━━━━━ EXTRACT TO READ ━━━━━
Seemingly, working from home is the most viable alternative to conduct business. Unfortunately, not everyone can work from home. There are still certain aspects of the workforce that needed a physical presence for a business to be fully operational and profitable like restaurants and stores. This is also an attempt to slow down the rise of unemployment.
With that said, businesses are now rethinking how to design their workspaces, especially businesses that needed employees’ physical presence. Experts are also thinking of how to integrate new policies and possible changes in the workplace once business start to reopen.
Safety is still in question for most people once things begin to slowly go back to normal. Not everyone will feel safe and comfortable to go back to the office regardless if there are new policies to ensure that social distancing and sanitation are implemented as most are already adapted to working from home for the past few months.
For business leaders to make effective social distancing policies, they should see the realities of the situation and list down viable solutions to ensure the safety and health of their employees. A good and quick measure is to implement unassigned seating. That way, employees can easily establish their own boundaries and choose their seat at a distance.
Privacy panels should be installed in shared workspaces. It can be in the form of cubicles or simple plexiglass screens. These panels can reduce the spread of viruses and diseases and control distancing among employees.
━━━━━
WHAT YOU WILL DO –
1. Reproduce the passage on reopening workplaces word for word, starting at "With that said, businesses" and ending at "past few months.".
2. Write the next part of the passage on reopening workplaces, picking up right after its final sentence.
━━━━━ SUPPLIED RECORDS ━━━━━
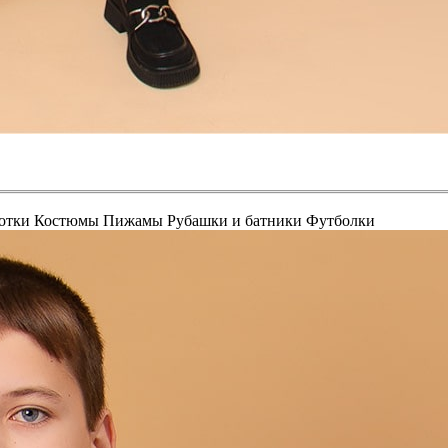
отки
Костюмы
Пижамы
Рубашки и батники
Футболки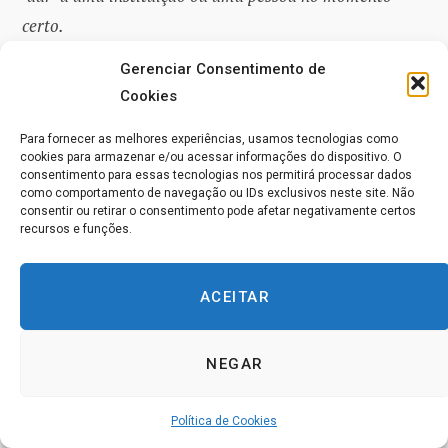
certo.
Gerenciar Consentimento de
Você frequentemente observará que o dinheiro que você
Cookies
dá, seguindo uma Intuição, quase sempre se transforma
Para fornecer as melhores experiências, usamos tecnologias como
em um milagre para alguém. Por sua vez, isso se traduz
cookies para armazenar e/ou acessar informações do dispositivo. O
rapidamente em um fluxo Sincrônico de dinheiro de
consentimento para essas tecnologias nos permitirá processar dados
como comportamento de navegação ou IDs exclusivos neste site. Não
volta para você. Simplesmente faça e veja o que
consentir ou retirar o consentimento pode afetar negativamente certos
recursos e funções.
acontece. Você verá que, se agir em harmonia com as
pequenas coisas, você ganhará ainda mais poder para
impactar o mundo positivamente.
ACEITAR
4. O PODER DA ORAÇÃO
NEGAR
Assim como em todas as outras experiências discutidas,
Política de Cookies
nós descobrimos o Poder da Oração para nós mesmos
━━━━━
ANSWER SECTION –
1.
With that said, businesses are now rethinking how to design their workspaces, especially businesses that needed employees’ physical presence. Experts are also thinking of how to integrate new policies and possible changes in the workplace once business start to reopen.
Safety is still in question for most people once things begin to slowly go back to normal. Not everyone will feel safe and comfortable to go back to the office regardless if there are new policies to ensure that social distancing and sanitation are implemented as most are already adapted to working from home for the past few months.

2.
You may also convert conference rooms into scrum or open discussion spaces by removing seats and communal tables. Not only does it add extra personal space but it reduces touch points which can become a source of viruses and diseases.
Enforce a clean desk policy and encourage employees to help maintenance teams in cleaning and disinfecting the desks. Assign lockers, cabinets, and individual drawers to employees in order to reduce touch points.
Have communal trash bin instead of individual ones to consolidate sanitation. Change phone handsets to VOIP communication with headsets and install voice-activated controls to reduce the need to touch commonly used items like doors or drawers. Consider a rotational weekly schedule as this reduces the workforce density in the office by twenty percent.
These are some of the strategies that you can implement in your office to provide direction once you decide to open your office.